··· Extract
Portals may advertise custom iterators

The ArrayPortalToIterator utilities are used to produce STL-style iterators from vtk-m's ArrayHandle portals. By default, a facade class is constructed around the portal API, adapting it to an iterator interface.

However, some portals use iterators internally, or may be able to construct a lightweight iterator easily. For these, it is preferable to directly use the specialized iterators instead of going through the generic facade. A portal may now declare the following optional API to advertise that it has custom iterators:

struct MyPortal
{
  using IteratorType = ...; // alias to the portal's specialized iterator type
  IteratorType GetIteratorBegin(); // Return the begin iterator
  IteratorType GetIteratorEnd(); // Return the end iterator

  // ...rest of ArrayPortal API...
};

If these members are present, ArrayPortalToIterators will forward the portal's specialized iterators instead of constructing a facade. This works when using the ArrayPortalToIterators class directly, and also with the ArrayPortalToIteratorBegin and ArrayPortalToIteratorEnd convenience functions.
······
* [Tasks and exercises]:
[a] Can you repeat the portal iterator note word for word, from "The ArrayPortalToIterator utilities" up to and including "an iterator interface."?
[b] According to the portal iterator note, why would a portal advertise its own iterators instead of relying on the default facade? Answer in one to three sentences.
[c] How would you render this sentence from the portal iterator note in Spanish: "By default, a facade class is constructed around the portal API, adapting it to an iterator interface."
The data after this point comes from a different source.
··· Extracted data
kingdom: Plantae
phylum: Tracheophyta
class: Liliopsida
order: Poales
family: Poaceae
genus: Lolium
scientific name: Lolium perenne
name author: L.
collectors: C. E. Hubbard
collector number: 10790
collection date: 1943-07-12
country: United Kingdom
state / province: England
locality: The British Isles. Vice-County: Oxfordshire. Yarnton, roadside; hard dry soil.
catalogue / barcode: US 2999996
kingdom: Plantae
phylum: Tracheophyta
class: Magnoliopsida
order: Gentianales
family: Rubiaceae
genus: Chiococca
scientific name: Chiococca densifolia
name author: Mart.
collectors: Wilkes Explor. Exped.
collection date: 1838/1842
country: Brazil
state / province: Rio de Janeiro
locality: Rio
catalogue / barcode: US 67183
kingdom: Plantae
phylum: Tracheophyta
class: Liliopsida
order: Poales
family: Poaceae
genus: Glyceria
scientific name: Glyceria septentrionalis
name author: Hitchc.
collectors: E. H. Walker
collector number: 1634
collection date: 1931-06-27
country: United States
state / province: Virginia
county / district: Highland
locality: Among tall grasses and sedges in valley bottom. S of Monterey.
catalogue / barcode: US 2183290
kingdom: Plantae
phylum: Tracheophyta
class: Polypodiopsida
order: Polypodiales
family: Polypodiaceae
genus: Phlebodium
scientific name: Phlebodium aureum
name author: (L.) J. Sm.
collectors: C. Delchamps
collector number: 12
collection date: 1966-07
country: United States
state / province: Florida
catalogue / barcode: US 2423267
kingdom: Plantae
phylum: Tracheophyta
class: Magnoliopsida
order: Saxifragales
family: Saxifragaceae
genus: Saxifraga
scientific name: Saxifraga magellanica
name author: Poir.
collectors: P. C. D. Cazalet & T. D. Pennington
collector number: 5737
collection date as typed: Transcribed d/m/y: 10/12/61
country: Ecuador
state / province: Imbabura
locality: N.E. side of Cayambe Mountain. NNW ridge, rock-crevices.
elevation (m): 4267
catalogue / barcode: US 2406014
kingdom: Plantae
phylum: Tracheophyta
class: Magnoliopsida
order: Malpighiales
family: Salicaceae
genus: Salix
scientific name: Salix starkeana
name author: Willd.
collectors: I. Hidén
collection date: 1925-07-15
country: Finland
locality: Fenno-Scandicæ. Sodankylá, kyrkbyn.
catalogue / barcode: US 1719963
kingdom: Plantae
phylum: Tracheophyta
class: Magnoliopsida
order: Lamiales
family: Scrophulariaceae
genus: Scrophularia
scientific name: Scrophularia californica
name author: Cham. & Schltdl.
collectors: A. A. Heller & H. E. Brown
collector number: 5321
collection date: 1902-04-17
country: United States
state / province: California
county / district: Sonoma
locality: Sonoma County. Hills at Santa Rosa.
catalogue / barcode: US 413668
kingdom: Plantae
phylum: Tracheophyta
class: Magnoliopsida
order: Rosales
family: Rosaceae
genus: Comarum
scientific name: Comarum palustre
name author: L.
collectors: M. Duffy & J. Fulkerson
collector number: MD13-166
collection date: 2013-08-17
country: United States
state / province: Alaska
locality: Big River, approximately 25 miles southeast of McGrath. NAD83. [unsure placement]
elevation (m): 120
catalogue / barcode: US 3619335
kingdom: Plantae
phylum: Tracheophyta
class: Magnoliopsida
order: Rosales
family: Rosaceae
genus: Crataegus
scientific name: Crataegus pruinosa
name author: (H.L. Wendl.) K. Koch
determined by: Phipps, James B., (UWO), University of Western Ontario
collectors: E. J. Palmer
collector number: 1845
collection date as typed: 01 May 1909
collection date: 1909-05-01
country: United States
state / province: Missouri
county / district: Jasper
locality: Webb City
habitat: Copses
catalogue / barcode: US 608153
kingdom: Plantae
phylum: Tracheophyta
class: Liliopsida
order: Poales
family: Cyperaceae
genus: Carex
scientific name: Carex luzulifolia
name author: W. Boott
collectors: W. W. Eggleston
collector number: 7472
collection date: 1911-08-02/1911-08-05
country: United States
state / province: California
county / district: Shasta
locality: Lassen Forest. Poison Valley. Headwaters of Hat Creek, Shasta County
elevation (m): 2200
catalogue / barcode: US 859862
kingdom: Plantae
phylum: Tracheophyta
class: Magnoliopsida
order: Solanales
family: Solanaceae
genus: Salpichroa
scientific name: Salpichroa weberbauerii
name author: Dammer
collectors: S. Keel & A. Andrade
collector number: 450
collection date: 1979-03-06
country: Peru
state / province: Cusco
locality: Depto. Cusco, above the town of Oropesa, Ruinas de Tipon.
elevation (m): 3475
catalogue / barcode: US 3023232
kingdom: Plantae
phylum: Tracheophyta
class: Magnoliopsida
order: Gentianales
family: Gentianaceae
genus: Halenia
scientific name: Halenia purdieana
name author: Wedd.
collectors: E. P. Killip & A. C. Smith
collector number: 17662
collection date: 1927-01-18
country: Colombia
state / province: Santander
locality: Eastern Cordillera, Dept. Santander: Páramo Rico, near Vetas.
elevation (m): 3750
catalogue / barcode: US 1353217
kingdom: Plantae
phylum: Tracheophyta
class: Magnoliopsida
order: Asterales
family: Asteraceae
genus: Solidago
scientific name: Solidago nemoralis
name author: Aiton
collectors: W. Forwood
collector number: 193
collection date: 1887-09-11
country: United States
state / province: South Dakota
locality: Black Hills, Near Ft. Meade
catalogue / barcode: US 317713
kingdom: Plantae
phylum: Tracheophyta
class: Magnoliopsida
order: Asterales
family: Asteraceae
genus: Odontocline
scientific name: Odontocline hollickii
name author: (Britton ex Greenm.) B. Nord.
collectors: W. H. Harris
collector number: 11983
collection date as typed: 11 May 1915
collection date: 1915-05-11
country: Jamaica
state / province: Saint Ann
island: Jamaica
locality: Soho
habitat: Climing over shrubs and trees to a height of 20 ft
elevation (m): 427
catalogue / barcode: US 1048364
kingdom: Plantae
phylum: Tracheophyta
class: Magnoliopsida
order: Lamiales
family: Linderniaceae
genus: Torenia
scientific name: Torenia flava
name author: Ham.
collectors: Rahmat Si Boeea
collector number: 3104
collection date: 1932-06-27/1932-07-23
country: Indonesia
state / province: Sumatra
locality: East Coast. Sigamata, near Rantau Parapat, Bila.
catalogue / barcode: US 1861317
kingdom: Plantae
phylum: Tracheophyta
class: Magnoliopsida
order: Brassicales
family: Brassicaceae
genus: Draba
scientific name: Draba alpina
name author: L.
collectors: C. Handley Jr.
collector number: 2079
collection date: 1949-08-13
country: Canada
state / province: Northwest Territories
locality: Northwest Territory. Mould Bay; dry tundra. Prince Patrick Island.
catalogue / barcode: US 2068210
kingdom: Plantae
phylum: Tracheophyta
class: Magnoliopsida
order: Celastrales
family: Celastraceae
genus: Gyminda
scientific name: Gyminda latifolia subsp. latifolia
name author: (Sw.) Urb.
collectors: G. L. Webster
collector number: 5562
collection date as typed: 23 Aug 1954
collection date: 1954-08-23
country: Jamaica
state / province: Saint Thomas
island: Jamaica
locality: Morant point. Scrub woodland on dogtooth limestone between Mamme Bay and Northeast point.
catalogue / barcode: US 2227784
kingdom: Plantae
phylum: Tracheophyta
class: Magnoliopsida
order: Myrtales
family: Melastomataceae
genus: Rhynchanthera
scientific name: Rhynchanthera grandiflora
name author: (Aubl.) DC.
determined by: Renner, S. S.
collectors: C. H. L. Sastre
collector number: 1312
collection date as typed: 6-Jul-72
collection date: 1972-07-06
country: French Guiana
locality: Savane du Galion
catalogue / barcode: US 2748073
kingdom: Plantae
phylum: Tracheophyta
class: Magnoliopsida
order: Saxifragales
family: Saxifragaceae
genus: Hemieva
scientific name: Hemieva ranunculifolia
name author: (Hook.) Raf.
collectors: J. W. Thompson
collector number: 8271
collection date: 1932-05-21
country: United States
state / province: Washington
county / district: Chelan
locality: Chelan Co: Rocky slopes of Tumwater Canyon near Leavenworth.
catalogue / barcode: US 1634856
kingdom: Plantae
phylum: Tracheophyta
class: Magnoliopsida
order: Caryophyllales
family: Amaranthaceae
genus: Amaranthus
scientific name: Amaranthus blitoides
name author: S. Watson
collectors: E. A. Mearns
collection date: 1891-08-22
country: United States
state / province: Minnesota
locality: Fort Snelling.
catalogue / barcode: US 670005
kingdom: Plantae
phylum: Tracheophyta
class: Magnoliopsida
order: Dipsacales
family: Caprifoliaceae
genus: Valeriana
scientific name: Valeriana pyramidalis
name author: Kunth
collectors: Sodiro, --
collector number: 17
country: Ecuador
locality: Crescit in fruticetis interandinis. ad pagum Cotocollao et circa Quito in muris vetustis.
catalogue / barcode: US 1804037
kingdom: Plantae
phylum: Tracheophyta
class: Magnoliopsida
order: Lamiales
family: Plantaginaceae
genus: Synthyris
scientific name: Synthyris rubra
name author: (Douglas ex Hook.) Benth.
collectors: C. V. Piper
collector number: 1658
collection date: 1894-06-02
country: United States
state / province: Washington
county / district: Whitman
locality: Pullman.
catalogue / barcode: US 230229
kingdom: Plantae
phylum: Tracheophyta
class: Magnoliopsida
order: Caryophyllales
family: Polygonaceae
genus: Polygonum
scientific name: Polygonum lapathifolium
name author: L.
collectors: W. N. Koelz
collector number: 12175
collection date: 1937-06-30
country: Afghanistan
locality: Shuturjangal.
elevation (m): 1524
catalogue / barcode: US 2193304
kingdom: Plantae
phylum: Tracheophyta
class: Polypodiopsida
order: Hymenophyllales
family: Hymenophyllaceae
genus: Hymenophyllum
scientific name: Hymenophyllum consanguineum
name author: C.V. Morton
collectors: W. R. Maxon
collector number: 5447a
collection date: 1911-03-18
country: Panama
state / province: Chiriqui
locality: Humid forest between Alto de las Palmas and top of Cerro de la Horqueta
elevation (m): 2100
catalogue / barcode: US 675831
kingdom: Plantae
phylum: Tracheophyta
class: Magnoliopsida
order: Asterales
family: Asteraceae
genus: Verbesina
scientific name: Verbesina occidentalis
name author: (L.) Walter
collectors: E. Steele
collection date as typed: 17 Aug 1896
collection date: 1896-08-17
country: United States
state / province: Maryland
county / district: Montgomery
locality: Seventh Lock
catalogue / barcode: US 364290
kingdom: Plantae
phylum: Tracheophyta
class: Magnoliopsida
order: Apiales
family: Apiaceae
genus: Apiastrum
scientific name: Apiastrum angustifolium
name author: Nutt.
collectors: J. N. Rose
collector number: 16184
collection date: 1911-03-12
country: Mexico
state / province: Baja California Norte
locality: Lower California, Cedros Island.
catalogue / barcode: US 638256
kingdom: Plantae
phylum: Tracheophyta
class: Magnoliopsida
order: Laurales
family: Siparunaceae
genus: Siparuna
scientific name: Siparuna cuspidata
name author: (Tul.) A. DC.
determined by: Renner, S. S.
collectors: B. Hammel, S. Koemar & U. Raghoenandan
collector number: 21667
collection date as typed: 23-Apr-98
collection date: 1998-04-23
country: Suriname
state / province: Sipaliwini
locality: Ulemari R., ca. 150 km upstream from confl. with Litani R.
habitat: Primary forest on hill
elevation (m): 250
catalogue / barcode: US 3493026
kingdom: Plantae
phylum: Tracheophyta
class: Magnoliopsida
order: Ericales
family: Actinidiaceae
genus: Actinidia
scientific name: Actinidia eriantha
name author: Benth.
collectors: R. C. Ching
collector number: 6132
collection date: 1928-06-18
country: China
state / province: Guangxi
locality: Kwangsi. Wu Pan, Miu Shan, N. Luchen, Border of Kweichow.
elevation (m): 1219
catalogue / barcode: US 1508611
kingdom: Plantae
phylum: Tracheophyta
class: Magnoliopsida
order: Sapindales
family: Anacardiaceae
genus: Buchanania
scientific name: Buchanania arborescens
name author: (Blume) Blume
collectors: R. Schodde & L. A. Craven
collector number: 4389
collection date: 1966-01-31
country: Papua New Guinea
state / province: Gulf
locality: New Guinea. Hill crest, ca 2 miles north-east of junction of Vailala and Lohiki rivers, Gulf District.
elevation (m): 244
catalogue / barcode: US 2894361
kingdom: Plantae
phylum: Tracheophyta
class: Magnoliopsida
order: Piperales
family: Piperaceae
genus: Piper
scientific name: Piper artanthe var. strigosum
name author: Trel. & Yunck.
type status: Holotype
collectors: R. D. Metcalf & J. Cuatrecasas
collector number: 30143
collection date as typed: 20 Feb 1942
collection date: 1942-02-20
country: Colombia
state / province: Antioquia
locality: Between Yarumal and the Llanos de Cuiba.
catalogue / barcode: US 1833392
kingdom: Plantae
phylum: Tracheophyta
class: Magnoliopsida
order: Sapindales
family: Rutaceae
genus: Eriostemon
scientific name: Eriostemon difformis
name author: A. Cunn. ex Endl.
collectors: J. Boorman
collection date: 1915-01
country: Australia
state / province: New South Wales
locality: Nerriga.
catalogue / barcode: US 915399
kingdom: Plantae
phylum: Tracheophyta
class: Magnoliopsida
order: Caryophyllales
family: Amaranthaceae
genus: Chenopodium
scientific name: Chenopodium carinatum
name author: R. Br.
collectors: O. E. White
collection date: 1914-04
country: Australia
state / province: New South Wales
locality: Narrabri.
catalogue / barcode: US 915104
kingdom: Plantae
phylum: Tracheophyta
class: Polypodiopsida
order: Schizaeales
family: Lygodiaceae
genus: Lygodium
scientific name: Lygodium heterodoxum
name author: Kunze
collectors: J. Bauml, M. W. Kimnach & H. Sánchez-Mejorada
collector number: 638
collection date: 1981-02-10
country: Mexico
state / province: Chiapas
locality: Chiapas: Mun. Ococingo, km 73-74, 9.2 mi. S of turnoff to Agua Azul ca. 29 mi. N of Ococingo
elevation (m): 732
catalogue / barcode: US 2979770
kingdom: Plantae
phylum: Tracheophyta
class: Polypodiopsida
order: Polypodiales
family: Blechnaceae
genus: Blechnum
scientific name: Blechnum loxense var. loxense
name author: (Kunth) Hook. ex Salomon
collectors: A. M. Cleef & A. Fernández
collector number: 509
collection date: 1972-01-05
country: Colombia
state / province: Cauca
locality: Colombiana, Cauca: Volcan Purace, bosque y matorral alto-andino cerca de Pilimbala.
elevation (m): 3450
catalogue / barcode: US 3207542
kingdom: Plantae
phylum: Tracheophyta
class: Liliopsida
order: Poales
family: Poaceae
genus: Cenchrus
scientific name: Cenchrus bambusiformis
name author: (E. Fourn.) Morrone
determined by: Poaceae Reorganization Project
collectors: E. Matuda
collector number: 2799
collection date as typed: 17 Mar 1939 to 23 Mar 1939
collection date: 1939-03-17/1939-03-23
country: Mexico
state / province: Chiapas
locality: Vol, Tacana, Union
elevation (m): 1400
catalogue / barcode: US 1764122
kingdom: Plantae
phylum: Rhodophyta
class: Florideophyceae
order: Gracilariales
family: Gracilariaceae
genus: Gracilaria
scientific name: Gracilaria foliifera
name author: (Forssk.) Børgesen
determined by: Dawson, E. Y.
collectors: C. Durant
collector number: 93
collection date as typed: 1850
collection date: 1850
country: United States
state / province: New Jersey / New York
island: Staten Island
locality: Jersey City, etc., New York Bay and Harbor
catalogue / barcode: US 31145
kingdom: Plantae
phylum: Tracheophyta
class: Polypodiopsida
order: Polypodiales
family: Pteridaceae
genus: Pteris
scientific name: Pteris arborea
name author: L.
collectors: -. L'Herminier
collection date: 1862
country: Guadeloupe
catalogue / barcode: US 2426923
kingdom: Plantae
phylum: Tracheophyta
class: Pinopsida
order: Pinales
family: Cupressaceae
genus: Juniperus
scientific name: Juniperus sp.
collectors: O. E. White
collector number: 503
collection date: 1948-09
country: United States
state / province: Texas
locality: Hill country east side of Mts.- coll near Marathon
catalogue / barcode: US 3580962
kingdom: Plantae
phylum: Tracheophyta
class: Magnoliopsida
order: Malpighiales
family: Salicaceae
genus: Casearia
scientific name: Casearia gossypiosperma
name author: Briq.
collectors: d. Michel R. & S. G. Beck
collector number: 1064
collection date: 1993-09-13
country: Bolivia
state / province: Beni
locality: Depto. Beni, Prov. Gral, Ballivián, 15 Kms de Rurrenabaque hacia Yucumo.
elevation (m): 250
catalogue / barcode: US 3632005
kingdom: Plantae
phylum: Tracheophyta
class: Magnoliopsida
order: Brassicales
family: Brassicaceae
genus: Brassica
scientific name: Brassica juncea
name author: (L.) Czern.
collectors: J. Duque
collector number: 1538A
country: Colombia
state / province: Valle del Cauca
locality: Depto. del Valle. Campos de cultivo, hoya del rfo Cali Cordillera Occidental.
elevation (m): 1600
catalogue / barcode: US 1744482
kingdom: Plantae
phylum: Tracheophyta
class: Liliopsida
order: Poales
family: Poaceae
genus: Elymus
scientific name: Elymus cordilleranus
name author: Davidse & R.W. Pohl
······
* [Answer set]:
[a]
The ArrayPortalToIterator utilities are used to produce STL-style iterators from vtk-m's ArrayHandle portals. By default, a facade class is constructed around the portal API, adapting it to an iterator interface.

[b] Some portals already use iterators internally or can easily construct a lightweight iterator. For these, it is preferable to use the specialized iterators directly rather than go through the generic facade that is otherwise built around the portal API.

[c] De forma predeterminada, se construye una clase fachada alrededor de la API del portal, adaptándola a una interfaz de iterador.